**What this task involves**
Your output should be the line with "Your best 3-D" and all following lines of the data below, through the end, repeated exactly.

START Dataset records

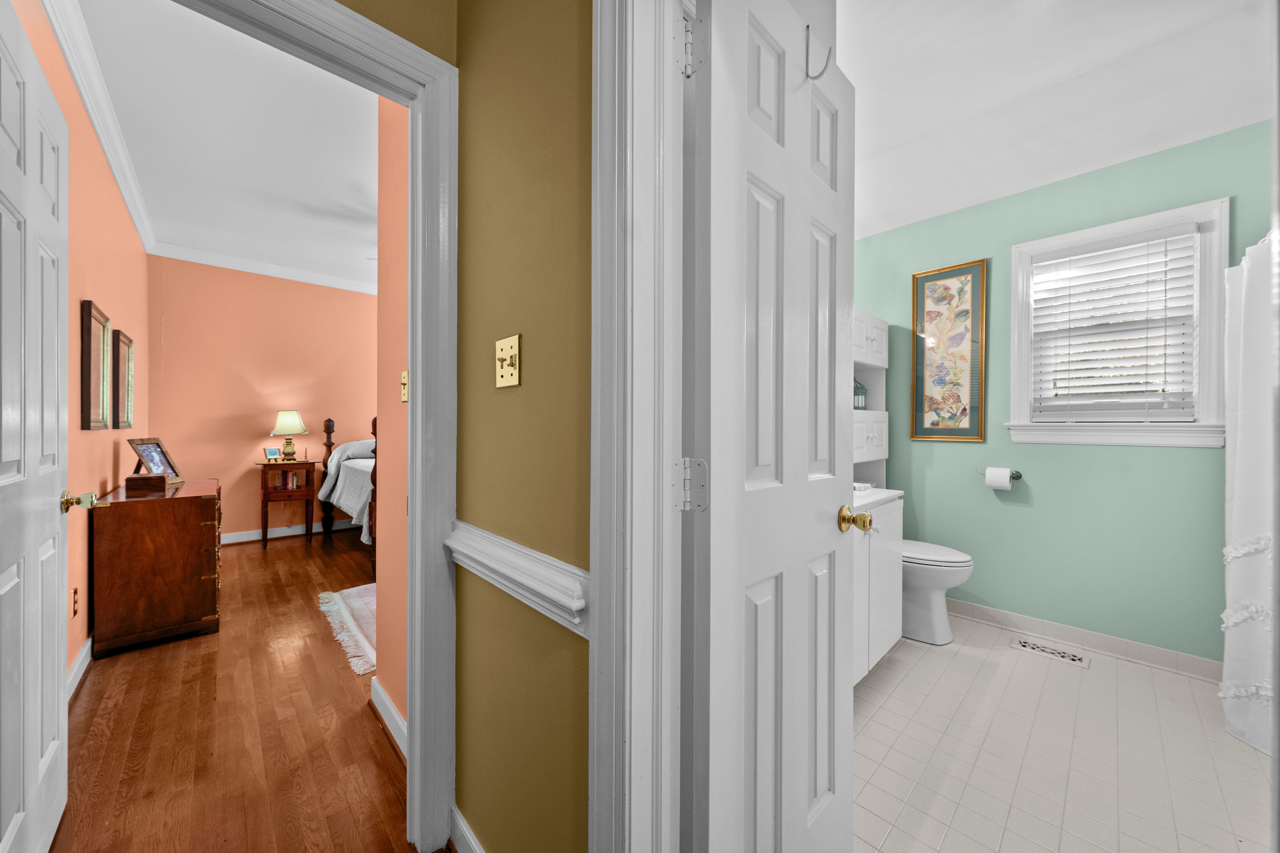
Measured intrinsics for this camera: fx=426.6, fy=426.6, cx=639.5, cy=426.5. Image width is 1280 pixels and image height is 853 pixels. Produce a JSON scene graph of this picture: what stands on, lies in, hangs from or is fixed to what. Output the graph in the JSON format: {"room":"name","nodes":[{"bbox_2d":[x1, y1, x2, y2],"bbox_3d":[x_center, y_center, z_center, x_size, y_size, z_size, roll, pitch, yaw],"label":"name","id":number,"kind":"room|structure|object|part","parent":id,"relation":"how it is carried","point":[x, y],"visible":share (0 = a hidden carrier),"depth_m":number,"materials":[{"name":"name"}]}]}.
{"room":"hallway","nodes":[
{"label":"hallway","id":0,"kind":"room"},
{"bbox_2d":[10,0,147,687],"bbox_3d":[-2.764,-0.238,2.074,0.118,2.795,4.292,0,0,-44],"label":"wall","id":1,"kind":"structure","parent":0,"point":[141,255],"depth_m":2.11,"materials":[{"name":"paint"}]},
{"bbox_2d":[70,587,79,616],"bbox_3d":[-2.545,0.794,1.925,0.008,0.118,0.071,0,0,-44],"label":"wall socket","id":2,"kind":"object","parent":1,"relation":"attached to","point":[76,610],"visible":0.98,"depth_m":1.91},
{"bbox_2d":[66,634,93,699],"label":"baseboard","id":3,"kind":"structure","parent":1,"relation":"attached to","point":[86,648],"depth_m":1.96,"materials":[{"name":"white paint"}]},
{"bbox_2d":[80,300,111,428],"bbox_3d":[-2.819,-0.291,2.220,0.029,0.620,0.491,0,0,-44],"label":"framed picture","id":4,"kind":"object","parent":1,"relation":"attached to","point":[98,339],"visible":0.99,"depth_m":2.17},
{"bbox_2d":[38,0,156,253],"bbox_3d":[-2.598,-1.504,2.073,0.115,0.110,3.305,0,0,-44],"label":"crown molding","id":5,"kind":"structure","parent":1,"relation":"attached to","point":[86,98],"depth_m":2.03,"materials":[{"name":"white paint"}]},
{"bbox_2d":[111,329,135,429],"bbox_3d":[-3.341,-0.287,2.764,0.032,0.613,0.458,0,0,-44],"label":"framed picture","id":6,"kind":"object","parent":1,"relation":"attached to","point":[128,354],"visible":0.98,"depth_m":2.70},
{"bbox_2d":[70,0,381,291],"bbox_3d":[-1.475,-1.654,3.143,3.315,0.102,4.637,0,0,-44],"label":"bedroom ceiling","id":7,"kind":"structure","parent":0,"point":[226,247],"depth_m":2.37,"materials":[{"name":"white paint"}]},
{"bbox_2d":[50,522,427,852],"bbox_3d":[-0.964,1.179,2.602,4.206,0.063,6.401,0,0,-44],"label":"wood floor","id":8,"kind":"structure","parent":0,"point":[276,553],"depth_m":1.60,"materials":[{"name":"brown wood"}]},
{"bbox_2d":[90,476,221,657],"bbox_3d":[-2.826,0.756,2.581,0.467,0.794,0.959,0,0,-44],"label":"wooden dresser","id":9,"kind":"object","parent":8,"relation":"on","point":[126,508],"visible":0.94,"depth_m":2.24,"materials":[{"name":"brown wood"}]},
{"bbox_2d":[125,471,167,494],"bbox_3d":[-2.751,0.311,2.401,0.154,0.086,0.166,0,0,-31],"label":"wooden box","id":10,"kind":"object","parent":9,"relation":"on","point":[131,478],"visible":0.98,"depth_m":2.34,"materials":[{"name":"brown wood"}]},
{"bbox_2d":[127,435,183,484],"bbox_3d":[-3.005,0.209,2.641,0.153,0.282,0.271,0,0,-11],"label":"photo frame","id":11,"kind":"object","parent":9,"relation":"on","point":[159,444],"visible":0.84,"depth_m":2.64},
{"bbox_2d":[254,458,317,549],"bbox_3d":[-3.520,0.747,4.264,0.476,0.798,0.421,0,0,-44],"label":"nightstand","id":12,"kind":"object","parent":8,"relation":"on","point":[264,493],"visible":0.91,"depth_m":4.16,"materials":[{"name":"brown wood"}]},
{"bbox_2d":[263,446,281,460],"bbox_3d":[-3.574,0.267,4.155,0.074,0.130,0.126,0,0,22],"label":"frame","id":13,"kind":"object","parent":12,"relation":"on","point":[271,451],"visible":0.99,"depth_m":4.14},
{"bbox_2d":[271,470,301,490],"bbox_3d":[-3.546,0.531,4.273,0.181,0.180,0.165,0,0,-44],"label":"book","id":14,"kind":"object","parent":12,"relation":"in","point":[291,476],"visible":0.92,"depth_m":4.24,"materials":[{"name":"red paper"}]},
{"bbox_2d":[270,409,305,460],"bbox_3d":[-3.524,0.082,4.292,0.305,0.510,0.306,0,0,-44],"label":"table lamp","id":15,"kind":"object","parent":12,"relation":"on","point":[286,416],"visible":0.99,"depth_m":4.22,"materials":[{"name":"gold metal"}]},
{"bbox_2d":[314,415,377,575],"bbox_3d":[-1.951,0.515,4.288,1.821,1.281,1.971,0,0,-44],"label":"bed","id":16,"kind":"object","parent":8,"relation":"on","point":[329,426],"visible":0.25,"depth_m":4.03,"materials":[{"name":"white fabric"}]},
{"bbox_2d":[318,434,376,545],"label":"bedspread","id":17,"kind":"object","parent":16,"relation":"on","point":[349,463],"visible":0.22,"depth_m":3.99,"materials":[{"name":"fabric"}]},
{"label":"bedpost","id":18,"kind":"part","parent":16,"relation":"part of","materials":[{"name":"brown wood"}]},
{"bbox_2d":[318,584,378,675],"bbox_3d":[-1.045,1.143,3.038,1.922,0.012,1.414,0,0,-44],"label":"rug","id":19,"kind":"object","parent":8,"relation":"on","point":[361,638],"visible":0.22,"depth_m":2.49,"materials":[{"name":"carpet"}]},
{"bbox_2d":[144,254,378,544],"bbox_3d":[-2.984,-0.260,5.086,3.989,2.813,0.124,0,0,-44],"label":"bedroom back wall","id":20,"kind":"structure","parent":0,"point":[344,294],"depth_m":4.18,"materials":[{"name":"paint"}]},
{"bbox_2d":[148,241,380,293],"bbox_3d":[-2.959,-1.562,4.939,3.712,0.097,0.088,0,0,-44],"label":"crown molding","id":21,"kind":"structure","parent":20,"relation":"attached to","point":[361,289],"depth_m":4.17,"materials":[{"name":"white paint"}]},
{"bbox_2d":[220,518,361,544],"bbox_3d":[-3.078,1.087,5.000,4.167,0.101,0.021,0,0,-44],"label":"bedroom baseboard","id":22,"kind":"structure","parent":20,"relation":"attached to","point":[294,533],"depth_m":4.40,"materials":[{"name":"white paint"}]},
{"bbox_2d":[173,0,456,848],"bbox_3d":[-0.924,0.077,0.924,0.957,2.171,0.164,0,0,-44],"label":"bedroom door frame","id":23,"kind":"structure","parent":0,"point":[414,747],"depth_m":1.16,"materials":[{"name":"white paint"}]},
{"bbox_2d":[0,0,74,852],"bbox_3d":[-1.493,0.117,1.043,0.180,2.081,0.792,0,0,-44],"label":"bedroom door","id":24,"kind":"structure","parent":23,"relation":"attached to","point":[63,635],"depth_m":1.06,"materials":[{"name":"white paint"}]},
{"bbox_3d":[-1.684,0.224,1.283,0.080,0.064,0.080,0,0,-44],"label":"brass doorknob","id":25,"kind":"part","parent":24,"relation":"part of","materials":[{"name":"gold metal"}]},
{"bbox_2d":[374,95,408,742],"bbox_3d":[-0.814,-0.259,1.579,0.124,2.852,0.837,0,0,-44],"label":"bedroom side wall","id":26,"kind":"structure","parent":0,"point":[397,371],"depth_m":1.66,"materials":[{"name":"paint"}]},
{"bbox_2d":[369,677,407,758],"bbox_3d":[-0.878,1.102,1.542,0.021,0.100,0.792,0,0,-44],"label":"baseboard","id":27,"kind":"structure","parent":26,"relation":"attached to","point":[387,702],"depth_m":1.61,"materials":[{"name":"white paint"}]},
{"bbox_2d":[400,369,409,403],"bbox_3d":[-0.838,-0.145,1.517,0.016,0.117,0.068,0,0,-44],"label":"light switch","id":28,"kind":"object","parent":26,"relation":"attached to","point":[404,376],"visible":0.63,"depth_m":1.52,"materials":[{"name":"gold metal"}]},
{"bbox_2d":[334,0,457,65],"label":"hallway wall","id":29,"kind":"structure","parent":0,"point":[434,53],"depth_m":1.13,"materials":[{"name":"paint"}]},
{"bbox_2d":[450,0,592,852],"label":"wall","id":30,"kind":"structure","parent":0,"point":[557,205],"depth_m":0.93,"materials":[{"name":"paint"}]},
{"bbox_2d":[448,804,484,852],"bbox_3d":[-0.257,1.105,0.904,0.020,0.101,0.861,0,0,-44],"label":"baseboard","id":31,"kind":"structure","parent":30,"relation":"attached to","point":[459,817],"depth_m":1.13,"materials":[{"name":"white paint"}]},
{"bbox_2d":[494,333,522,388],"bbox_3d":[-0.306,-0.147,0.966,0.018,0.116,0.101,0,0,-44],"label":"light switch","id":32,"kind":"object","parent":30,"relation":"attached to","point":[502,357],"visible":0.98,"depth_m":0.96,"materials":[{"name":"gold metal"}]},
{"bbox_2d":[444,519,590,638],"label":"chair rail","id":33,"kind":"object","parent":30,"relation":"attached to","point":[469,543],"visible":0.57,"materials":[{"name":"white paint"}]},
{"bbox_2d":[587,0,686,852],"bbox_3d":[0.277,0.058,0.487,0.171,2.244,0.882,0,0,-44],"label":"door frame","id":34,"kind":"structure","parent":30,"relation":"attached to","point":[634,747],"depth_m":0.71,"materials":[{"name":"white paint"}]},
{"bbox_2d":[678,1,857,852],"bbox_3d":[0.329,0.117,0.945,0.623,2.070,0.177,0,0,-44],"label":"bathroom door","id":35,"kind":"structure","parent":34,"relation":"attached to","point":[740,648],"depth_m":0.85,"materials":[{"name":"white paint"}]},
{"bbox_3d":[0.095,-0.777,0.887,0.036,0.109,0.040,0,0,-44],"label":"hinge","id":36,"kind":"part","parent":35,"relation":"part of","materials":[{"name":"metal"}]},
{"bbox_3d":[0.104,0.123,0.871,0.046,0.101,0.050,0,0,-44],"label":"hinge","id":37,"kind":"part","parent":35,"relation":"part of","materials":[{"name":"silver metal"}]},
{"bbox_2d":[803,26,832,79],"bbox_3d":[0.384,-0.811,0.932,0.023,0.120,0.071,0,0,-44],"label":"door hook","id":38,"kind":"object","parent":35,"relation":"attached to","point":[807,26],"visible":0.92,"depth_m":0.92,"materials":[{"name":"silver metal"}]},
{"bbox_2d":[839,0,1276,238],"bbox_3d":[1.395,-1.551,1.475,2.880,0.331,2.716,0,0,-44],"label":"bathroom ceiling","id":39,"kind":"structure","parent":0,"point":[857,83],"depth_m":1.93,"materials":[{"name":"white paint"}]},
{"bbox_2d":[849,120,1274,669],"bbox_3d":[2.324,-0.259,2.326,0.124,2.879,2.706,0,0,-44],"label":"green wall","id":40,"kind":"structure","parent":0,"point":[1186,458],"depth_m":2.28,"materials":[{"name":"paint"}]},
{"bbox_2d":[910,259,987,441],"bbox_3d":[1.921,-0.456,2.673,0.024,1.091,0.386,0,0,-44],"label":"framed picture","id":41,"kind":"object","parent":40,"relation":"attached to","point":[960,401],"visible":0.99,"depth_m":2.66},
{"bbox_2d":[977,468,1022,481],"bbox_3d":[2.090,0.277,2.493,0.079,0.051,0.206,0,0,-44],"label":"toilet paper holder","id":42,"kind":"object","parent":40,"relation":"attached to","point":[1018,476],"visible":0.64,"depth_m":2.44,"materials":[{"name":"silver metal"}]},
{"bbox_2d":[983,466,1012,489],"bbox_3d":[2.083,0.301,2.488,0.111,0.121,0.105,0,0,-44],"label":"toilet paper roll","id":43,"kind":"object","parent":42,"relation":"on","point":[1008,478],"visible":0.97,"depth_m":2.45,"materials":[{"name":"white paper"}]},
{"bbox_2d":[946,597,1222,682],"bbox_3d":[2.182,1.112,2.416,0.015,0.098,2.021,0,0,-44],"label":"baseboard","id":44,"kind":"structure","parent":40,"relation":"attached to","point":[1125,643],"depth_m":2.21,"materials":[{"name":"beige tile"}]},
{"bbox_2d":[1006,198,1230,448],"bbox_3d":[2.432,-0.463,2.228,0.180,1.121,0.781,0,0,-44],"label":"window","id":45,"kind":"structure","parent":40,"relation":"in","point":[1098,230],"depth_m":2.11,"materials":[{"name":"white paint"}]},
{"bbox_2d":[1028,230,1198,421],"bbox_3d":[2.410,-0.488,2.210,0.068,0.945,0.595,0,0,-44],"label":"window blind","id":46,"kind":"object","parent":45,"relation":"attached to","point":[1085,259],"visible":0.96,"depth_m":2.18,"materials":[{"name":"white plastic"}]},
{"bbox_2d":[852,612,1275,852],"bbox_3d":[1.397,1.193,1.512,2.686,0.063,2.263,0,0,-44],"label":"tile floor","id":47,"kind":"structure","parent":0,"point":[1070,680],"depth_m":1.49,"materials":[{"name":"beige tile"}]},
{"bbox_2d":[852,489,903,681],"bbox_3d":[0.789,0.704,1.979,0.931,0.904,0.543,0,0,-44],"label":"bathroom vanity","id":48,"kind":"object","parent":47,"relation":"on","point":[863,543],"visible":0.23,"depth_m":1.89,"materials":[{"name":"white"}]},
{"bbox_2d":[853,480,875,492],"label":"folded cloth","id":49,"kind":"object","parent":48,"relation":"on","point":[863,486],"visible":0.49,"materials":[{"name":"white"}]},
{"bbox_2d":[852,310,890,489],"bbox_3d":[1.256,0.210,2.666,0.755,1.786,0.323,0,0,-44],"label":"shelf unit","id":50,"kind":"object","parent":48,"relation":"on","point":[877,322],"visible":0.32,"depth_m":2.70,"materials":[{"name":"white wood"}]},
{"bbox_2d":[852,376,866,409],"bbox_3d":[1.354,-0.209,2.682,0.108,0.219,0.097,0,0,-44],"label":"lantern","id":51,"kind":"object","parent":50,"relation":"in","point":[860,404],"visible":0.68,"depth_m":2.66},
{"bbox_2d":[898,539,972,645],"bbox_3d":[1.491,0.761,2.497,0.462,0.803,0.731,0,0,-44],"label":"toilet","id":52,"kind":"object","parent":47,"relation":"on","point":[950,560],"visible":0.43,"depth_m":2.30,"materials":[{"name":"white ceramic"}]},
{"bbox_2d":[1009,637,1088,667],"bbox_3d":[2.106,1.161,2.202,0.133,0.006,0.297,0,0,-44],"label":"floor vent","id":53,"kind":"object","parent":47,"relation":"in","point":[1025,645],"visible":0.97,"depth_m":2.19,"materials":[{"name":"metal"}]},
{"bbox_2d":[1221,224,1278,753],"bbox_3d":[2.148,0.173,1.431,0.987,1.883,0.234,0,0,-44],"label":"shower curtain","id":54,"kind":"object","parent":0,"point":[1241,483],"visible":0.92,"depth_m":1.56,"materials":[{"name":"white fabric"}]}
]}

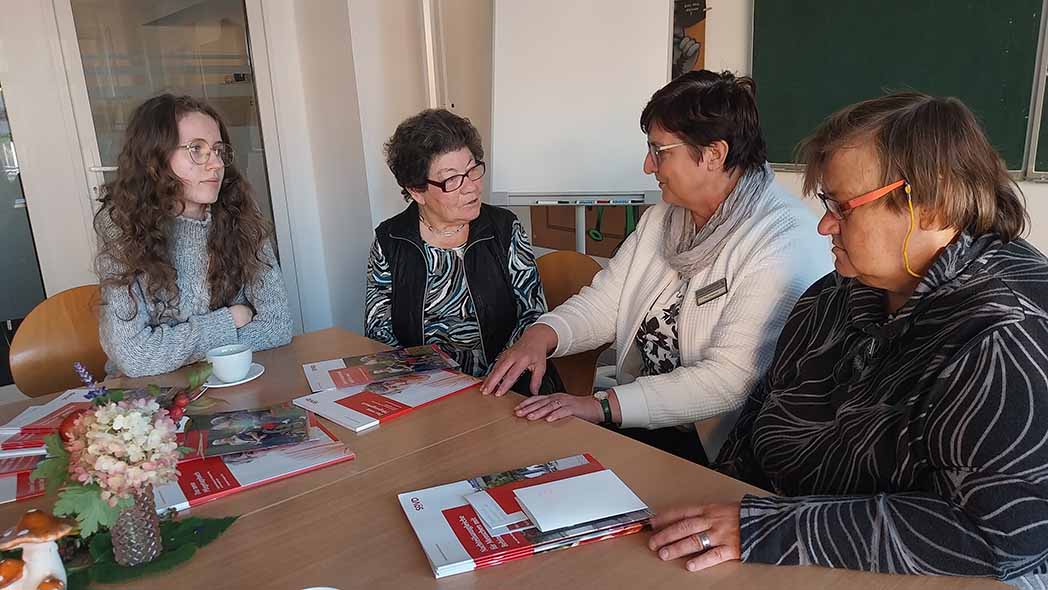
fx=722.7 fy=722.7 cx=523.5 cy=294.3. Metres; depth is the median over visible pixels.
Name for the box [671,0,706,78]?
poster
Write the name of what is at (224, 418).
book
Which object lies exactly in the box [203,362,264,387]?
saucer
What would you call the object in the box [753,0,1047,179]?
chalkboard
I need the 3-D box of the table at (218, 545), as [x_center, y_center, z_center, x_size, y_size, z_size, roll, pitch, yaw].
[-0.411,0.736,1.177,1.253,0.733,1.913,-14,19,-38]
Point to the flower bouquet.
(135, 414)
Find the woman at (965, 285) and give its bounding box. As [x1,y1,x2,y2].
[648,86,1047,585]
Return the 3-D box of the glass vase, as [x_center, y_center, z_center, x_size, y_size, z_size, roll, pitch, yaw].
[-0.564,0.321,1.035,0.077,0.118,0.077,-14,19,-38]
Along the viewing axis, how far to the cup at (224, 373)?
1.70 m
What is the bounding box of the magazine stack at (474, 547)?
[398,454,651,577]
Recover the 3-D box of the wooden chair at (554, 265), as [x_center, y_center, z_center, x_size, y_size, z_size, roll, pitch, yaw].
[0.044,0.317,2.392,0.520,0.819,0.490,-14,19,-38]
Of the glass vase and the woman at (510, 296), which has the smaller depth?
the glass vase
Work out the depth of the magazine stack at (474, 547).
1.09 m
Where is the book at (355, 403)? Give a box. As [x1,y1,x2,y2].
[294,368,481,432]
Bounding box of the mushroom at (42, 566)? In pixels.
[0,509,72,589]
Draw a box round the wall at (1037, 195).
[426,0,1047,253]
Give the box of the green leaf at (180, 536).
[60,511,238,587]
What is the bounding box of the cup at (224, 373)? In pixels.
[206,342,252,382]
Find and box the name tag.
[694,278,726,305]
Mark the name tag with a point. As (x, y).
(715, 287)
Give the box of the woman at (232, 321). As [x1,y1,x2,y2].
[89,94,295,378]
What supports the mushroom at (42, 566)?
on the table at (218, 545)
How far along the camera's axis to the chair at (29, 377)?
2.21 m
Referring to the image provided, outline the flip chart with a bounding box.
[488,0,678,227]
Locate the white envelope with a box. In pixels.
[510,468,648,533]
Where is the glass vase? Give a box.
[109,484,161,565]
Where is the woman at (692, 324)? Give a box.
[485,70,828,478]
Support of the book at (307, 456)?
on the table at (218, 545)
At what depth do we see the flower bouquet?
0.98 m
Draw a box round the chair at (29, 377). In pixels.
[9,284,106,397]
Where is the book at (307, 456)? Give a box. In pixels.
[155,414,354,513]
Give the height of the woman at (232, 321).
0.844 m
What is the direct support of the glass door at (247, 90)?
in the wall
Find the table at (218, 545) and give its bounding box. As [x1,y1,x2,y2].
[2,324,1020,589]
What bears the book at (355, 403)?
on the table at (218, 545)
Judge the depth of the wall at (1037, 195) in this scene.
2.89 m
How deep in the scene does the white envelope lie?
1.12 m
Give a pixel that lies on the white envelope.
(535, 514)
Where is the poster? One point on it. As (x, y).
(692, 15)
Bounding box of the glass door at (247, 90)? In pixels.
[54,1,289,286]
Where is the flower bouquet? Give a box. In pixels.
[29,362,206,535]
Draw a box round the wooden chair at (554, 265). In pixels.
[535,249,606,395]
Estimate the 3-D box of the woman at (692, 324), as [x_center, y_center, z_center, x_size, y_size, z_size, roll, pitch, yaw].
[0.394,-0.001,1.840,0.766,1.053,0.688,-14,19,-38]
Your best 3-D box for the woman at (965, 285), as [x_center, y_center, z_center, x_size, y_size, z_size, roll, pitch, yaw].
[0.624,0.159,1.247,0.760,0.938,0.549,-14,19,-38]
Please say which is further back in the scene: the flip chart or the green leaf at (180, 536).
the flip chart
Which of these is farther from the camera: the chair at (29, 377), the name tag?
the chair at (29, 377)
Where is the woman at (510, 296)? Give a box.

END Dataset records

**Task output**
Your best 3-D box for the woman at (965, 285), as [x_center, y_center, z_center, x_size, y_size, z_size, roll, pitch, yaw].
[0.624,0.159,1.247,0.760,0.938,0.549,-14,19,-38]
Please say which is further back in the scene: the flip chart or the green leaf at (180, 536).
the flip chart
Which of these is farther from the camera: the chair at (29, 377), the name tag?
the chair at (29, 377)
Where is the woman at (510, 296)? Give a box.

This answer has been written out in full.